As well, though, it is due to Government policy. Particularly, Margaret Thatcher’s Conservative Government of the 1980s failing to implement policy to aid the modernisation of British shipbuilding.
Still, however, jobs and towns’ local economies rely on what’s left of British shipbuilding. Ship repairs and shipbuilding is an industry that employs around 32,000 people nationwide, and is worth around £2bn. The Tories, though, are determined to further denigrate this sector, and with it, this country’s proud heritage.
Outsourcing the construction of Royal Fleet Auxiliary ships is in line with current Government policy. Whereas complex military ships must be built in this country, perceived less-sophisticated support vessels are capable of being built abroad. As such, the construction of the three ships has been put out to international tender.
In a speech in Glasgow, Corbyn gave both barrels to the incendiary, damaging policy motives of the Tory Government.
From Plymouth to Glasgow and Belfast, we have a proud tradition of building some of the best ships in the world. But the @Conservatives are trashing that tradition.

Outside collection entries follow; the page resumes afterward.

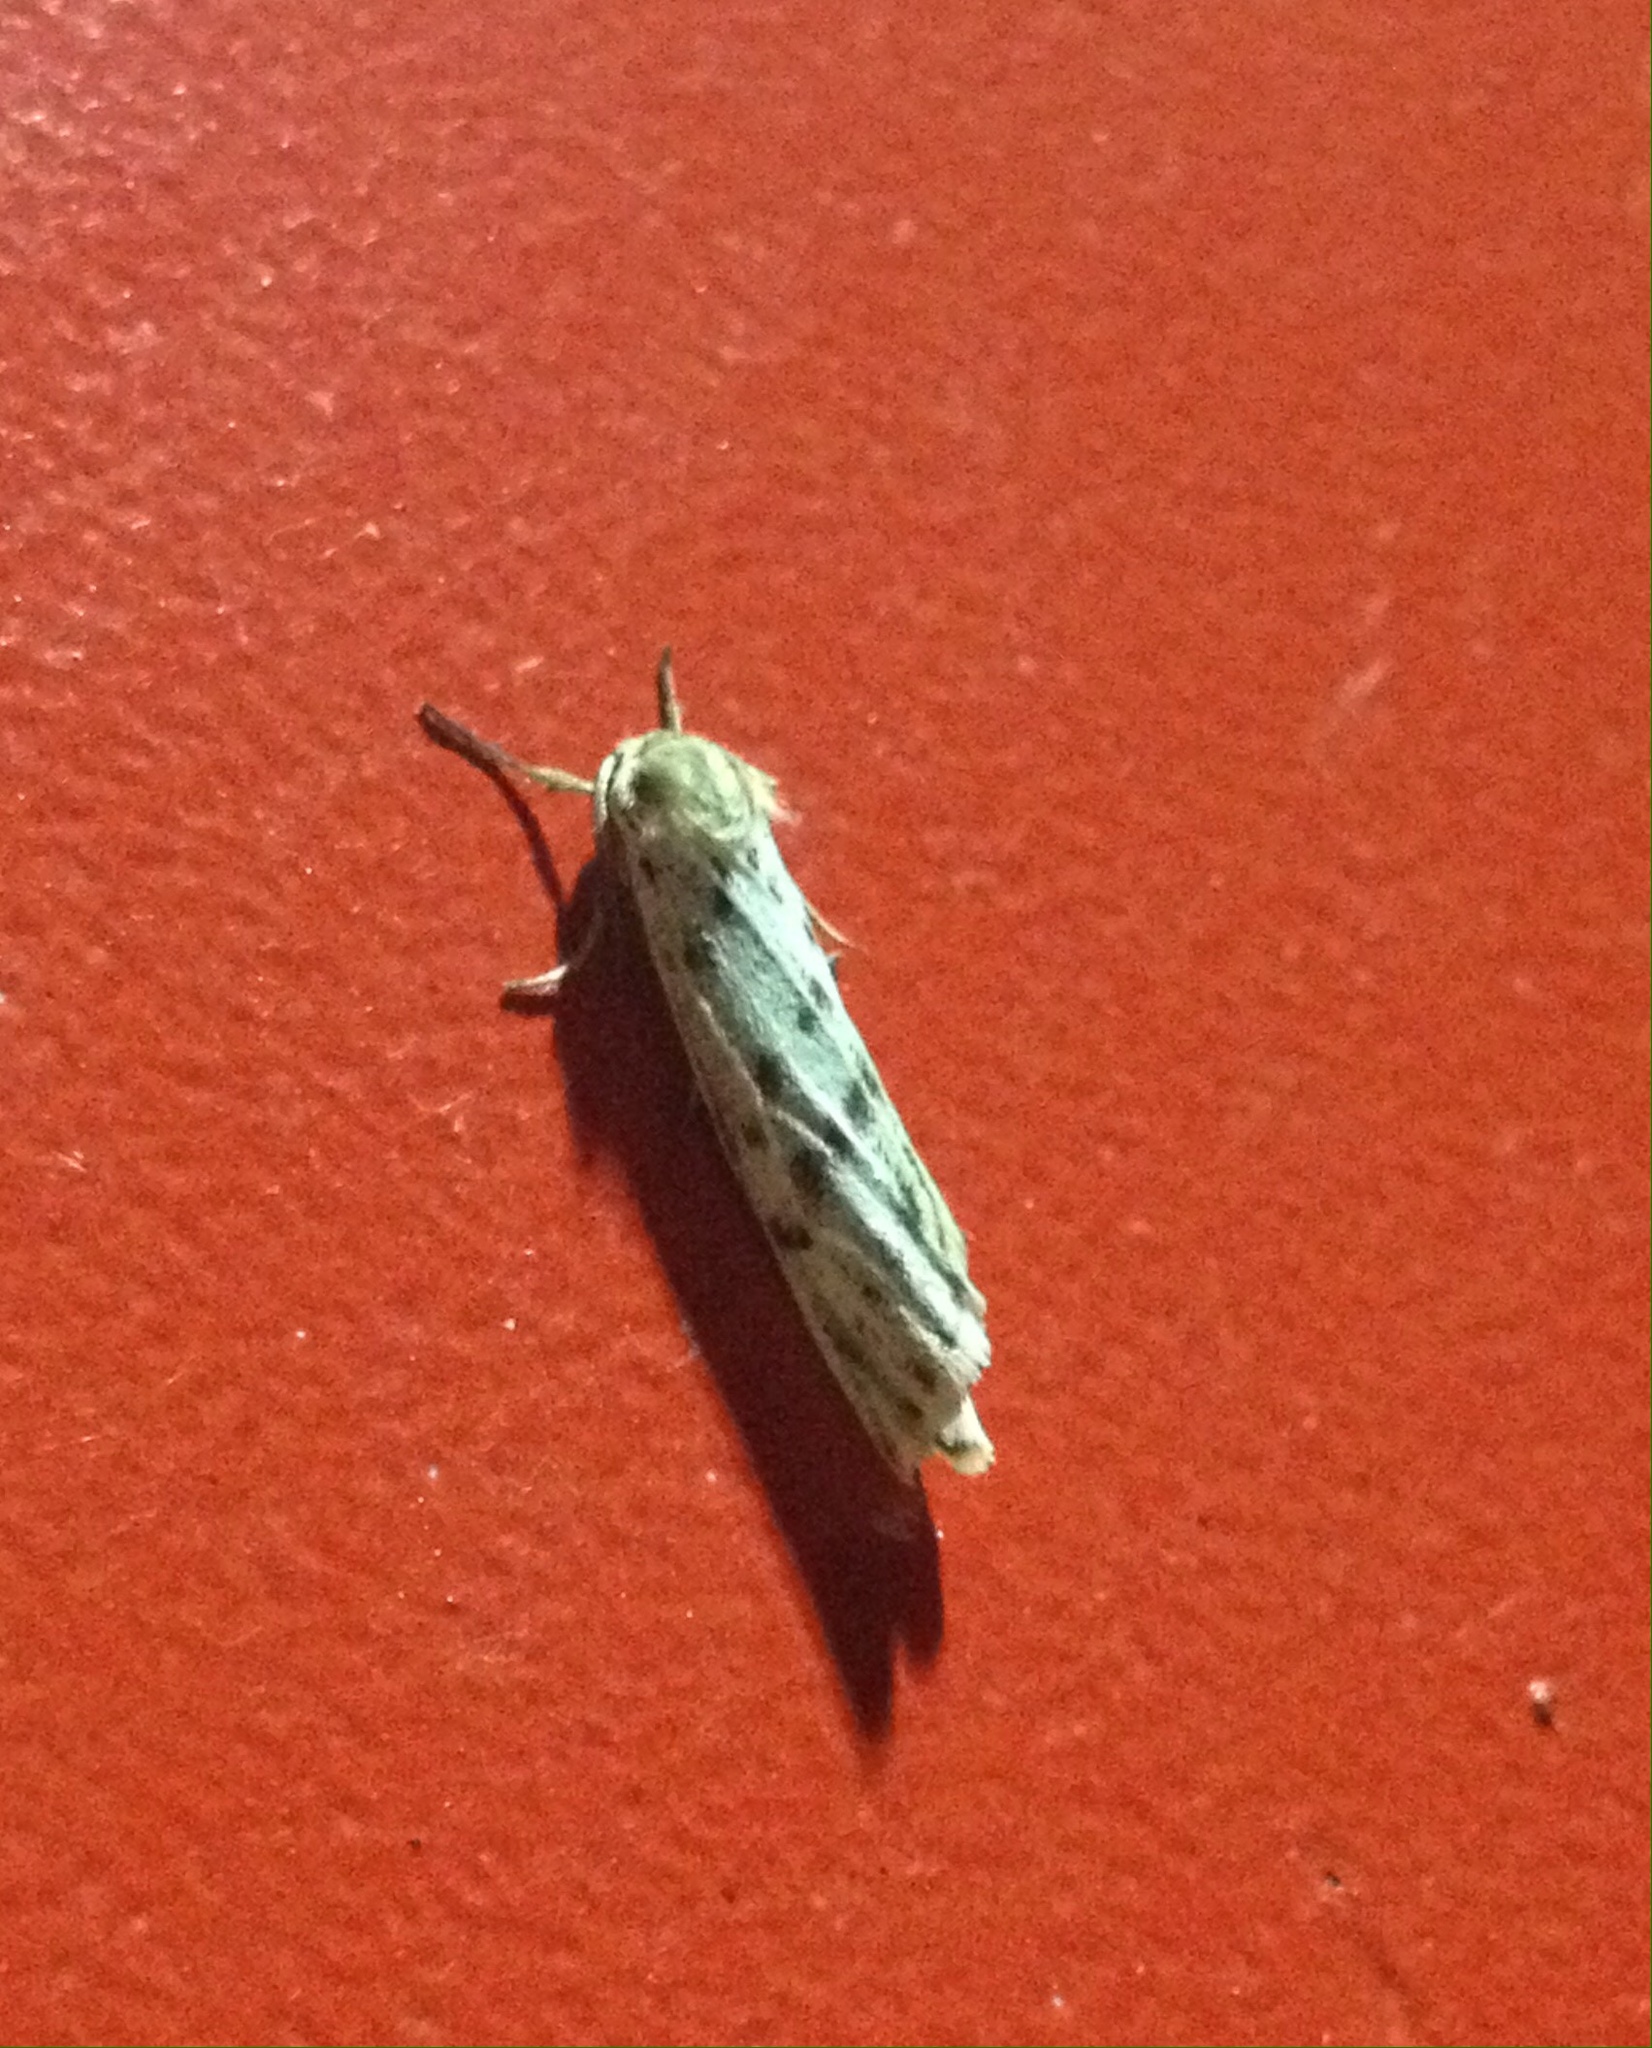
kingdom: Animalia
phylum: Arthropoda
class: Insecta
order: Lepidoptera
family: Erebidae
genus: Coscinia
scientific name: Coscinia cribraria
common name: Speckled footman
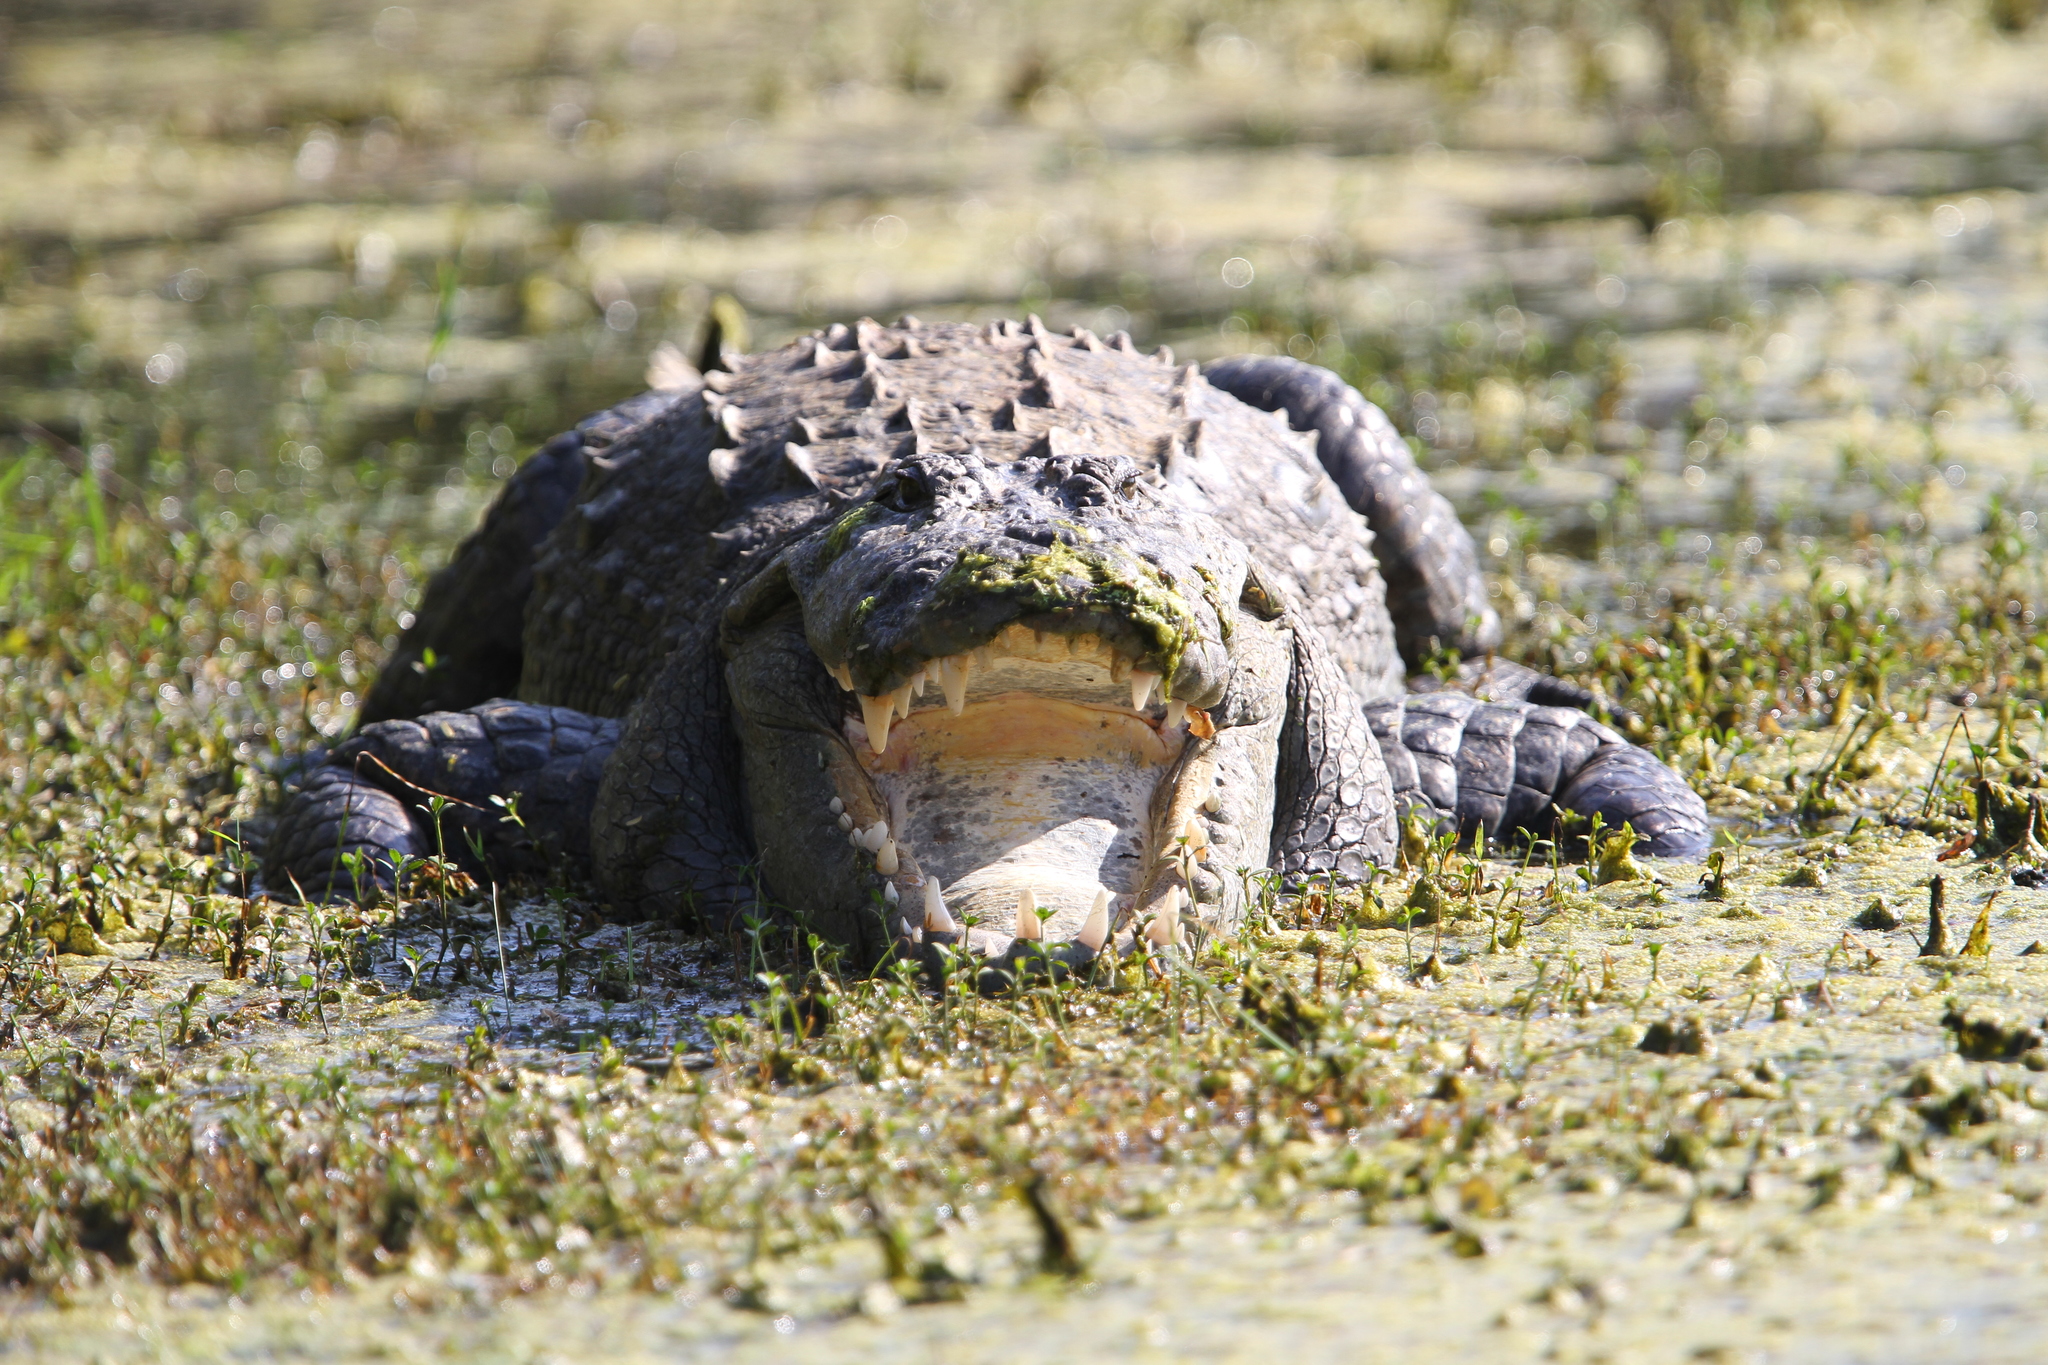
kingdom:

We are calling on the Government to build these new ships at home and create thousands of jobs. pic.twitter.com/YwZwak33VX
— Jeremy Corbyn (@jeremycorbyn) May 12, 2018
Remember when everyone laughed so heartily after Cameron spat at Corbyn over the despatch box that he should, “put on a proper suit, do up your tie and sing the national anthem“?
The micky taking, along with the accusation of Corbyn as a traitor, or anything less than a patriot, has been shown for what it is: superficial, vapid entreaties to patriotism with one hand behind the back, fingers crossed. As Corbyn reveals, the Tories are nothing but wrong-headed, bug-eyed mascots for the country, waving flags and effecting the accent whilst simultaneously denigrating every institution that represents this land. They may sing the song and don the costume, but while the workers work, they sell their inheritance.
This is but another flashpoint on the eternally shifting trench lines between British interests and private interests – whatever their flag, which the Tories fight along. The party, while in Government, has sought nothing but the privatisation of the people’s industries and the outsourcing to foreign countries of their infrastructure.
The privatisation of the railways in this country, another emerald in the sceptre of this country’s bejewelled heritage, has seen British trains owned and run by German, Dutch, Italian, Spanish and French companies.
Hinkley Point C, the ill-fated nuclear power point in Somerset, and the biggest building site in Europe, will be run by EDF (83% owned by the French Government) and a Chinese State-run energy company. It will cost British tax payers billions.
Even Brexit – the Tories’ Oscar-winning performance in nationalist platitudes, in a surrealistic picture of British interests and British pride that cares not for real life, has seen the contract for the manufacture of UK passports get awarded to a French company.
Time and time again, the Tories take the interests of British workers and hurl them beyond the white cliffs. Yet again, Corbyn’s Labour has exposed the party’s hypocrisy and their disregard for the people of this country. Corbyn will be backing a Bill to force the construction of the three Royal Fleet Auxiliary ships in this country.